Before-and-after scene images -
· · · · ·

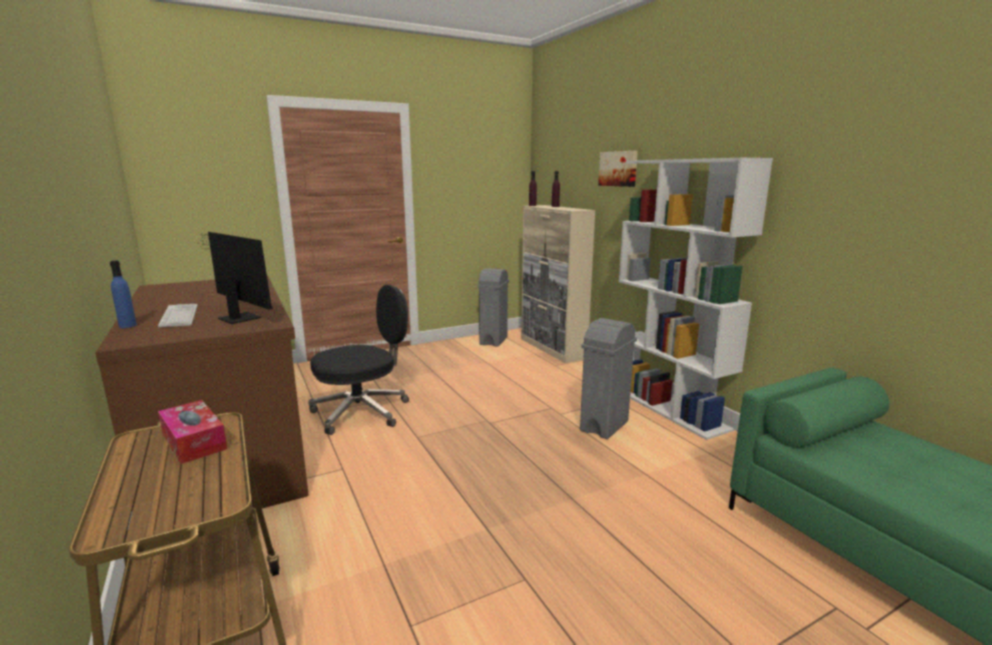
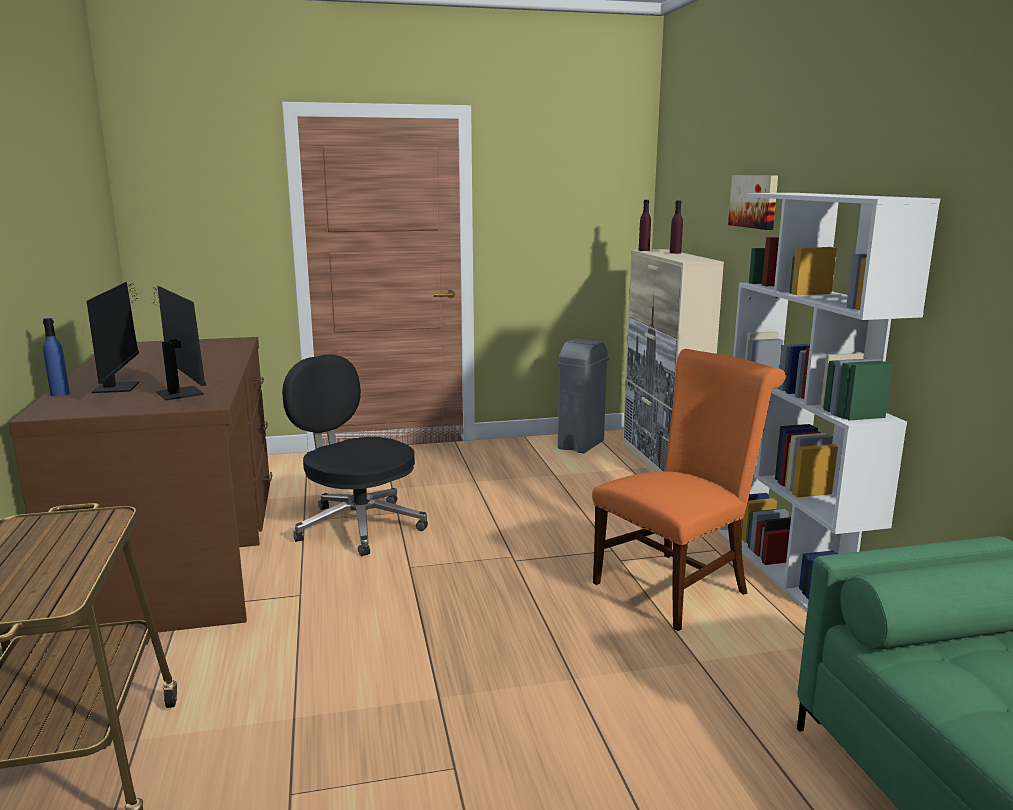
camera: 15 degrees right, 0 degrees up
(179, 316) = (119, 386): keyboard -> monitor
(194, 441) = (72, 534): tissue box -> none
(363, 411) = (358, 525): black office chair -> black office chair turned 120 degrees counterclockwise
(605, 426) = (676, 585): grey trash can -> orange chair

· · · · ·

Problem to work on -
Leave out the pictures, then return every line of the data exactly.

Result -
camera: 15 degrees right, 0 degrees up
(179, 316) = (119, 386): keyboard -> monitor
(194, 441) = (72, 534): tissue box -> none
(363, 411) = (358, 525): black office chair -> black office chair turned 120 degrees counterclockwise
(605, 426) = (676, 585): grey trash can -> orange chair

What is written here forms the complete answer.